----- Material provided

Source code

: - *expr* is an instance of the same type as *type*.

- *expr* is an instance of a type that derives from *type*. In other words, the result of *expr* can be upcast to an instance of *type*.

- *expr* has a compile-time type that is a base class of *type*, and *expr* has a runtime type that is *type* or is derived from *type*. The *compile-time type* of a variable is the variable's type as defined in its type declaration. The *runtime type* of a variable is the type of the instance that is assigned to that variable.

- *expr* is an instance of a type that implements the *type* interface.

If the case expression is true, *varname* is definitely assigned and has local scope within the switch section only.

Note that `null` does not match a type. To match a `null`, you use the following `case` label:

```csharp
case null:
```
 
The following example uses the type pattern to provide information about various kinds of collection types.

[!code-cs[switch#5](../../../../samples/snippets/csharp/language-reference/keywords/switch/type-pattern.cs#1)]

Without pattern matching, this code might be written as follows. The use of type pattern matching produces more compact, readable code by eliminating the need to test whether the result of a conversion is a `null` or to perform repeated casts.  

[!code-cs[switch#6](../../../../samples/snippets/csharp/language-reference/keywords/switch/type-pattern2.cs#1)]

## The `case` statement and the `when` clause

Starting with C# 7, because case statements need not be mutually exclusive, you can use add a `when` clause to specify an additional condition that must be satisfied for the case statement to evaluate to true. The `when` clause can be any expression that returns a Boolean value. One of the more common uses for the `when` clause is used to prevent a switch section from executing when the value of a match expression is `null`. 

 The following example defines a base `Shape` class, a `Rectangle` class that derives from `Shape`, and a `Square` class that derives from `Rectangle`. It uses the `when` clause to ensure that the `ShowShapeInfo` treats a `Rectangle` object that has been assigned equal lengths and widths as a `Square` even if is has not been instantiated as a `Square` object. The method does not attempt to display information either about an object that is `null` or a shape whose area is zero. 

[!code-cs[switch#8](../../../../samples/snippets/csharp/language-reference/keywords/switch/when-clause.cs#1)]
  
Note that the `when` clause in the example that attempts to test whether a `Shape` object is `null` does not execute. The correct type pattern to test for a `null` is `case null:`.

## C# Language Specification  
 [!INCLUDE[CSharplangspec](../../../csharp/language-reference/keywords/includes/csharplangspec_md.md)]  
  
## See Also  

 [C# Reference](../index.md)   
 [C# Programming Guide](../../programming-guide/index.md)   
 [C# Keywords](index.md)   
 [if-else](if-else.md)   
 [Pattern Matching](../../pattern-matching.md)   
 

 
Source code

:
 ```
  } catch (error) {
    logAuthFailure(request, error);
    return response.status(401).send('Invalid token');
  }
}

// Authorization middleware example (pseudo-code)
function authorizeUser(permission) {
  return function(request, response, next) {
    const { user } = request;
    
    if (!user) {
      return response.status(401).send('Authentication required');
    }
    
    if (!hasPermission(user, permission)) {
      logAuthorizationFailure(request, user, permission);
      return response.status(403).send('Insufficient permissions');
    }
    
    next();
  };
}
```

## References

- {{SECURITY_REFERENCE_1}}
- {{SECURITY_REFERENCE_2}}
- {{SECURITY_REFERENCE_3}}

----------

About this task: Only the lines above starting at the one containing "The following example uses" and ending at the one containing "statement and the", both included, are to be returned, exactly as they read.

Output of the task:
The following example uses the type pattern to provide information about various kinds of collection types.

[!code-cs[switch#5](../../../../samples/snippets/csharp/language-reference/keywords/switch/type-pattern.cs#1)]

Without pattern matching, this code might be written as follows. The use of type pattern matching produces more compact, readable code by eliminating the need to test whether the result of a conversion is a `null` or to perform repeated casts.  

[!code-cs[switch#6](../../../../samples/snippets/csharp/language-reference/keywords/switch/type-pattern2.cs#1)]

## The `case` statement and the `when` clause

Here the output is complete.